## Brief
Please answer from the census archiving paper: at what point must the preservation of census materials be raised?

ESA/STAT/AC.84/26

11 July 2001

English only

Symposium on Global Review of 2000 Round

of Population and Housing Censuses: Mid-Decade

Assessment and Future Prospects

Statistics Division

Department of Economic and Social Affairs

United Nations Secretariat

New York, 7-10 August 2001

Archiving Census Documentation and Microdata:

Preserving Memory, Increasing Stakeholders

Wendy L. Thomas and Robert McCaa

Session 4
Maintaining census related activities during intercensal years

* This document was reproduced without formal editing.

UNITED NATIONS SYMPOSIUM

GLOBAL REVIEW OF 2000 ROUND OF POPULATION AND HOUSING CENSUSES:

MID-DECADE ASSESSMENT AND FUTURE PROSPECTS

August 7-10, 2001 / UNSD-NY.

Archiving Census Documentation and Microdata:

Preserving Memory, Increasing Stakeholders

Wendy L. Thomas and Robert McCaa

University of Minnesota Population Center

;

1.0 Introduction

The preservation of various types of census materials must be raised early in the cycle of census activities. Well-preserved data and documentation contribute to effective data collection, dissemination, planning, and future use of the population census. The ability to learn from past processes, identify strategies that contribute to a successful census, retain and build on core activities and structures from previous censuses and effectively apply census data to current and future issues is all dependent upon the preservation of census data and the materials related to the collection and processing of that data.

## Material shown
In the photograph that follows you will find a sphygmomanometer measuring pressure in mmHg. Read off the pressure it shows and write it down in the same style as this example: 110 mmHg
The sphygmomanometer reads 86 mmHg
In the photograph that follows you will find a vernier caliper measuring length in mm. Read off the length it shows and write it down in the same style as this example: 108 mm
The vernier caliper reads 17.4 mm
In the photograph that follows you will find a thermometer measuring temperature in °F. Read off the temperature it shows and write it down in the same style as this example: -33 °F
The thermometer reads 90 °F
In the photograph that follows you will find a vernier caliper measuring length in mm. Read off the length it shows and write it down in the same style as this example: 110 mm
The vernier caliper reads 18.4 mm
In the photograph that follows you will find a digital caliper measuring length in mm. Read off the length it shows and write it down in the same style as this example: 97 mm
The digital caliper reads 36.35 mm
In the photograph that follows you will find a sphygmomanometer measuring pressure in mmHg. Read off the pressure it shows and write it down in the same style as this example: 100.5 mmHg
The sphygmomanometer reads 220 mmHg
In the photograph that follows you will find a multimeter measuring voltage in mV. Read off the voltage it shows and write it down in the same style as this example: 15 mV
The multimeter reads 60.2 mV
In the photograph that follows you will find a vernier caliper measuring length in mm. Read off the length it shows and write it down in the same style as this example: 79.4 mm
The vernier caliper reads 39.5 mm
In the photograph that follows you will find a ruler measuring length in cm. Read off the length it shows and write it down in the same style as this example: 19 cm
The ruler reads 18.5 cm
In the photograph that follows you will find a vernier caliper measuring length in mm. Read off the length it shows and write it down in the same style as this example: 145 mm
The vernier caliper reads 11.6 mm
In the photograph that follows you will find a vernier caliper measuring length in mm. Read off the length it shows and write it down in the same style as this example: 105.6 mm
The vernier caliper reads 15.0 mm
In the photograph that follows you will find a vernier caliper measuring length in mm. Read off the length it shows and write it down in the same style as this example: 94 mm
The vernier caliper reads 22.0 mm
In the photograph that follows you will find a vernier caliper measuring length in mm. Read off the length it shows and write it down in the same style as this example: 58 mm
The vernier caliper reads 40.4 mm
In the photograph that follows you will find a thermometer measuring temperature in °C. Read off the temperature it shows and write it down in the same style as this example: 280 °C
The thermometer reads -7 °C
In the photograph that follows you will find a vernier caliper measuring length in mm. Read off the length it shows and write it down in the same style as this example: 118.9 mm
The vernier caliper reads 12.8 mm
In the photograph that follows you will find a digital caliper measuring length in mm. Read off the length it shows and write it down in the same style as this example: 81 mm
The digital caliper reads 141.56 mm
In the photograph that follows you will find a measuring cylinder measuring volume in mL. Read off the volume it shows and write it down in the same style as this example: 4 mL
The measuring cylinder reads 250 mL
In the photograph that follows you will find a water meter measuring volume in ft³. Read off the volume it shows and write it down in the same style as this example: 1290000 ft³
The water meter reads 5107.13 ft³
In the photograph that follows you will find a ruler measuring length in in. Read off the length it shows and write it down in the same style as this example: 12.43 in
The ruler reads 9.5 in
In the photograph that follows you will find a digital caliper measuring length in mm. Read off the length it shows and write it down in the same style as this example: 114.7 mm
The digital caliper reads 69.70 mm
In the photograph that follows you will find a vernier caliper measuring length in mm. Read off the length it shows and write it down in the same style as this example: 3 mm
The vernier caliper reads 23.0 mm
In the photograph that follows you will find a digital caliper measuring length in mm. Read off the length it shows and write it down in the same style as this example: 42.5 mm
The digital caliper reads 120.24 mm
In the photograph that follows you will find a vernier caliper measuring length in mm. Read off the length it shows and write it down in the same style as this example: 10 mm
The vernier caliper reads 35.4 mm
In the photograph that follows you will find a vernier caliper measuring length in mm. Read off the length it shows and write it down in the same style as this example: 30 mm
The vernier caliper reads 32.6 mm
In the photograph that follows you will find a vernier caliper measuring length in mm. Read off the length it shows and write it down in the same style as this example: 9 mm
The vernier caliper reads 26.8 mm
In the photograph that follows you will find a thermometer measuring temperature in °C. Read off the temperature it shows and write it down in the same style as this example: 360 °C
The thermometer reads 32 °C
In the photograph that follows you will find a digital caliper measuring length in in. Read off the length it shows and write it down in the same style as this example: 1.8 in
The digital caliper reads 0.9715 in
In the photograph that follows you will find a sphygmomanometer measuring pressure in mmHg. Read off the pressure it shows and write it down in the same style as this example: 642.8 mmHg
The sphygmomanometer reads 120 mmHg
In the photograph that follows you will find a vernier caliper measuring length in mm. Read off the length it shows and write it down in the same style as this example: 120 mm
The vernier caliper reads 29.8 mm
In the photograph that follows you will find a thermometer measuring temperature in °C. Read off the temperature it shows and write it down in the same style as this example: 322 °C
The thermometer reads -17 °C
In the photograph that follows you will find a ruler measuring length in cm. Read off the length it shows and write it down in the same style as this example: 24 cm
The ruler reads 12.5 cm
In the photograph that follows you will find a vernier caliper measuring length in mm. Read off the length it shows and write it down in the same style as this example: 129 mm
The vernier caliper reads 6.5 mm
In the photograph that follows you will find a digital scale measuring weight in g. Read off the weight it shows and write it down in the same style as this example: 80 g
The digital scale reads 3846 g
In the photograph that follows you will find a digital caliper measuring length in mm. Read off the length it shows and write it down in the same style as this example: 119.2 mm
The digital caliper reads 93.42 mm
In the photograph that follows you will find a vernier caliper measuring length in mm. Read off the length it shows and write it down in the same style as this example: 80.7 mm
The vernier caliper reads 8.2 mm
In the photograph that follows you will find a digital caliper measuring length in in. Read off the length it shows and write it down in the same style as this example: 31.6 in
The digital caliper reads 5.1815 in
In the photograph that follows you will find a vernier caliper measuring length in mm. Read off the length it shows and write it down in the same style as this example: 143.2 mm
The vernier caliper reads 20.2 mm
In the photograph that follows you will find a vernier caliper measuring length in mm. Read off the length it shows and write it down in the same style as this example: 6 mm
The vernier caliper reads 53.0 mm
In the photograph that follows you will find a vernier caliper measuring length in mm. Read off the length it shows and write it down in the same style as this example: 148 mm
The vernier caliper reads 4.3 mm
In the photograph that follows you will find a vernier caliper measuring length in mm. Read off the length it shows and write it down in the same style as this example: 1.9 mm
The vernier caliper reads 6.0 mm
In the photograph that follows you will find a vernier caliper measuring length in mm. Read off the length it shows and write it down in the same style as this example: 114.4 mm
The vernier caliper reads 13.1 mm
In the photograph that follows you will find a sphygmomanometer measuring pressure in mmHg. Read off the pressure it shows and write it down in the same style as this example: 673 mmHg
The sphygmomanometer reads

## Response to the exercise
Early in the cycle of census activities.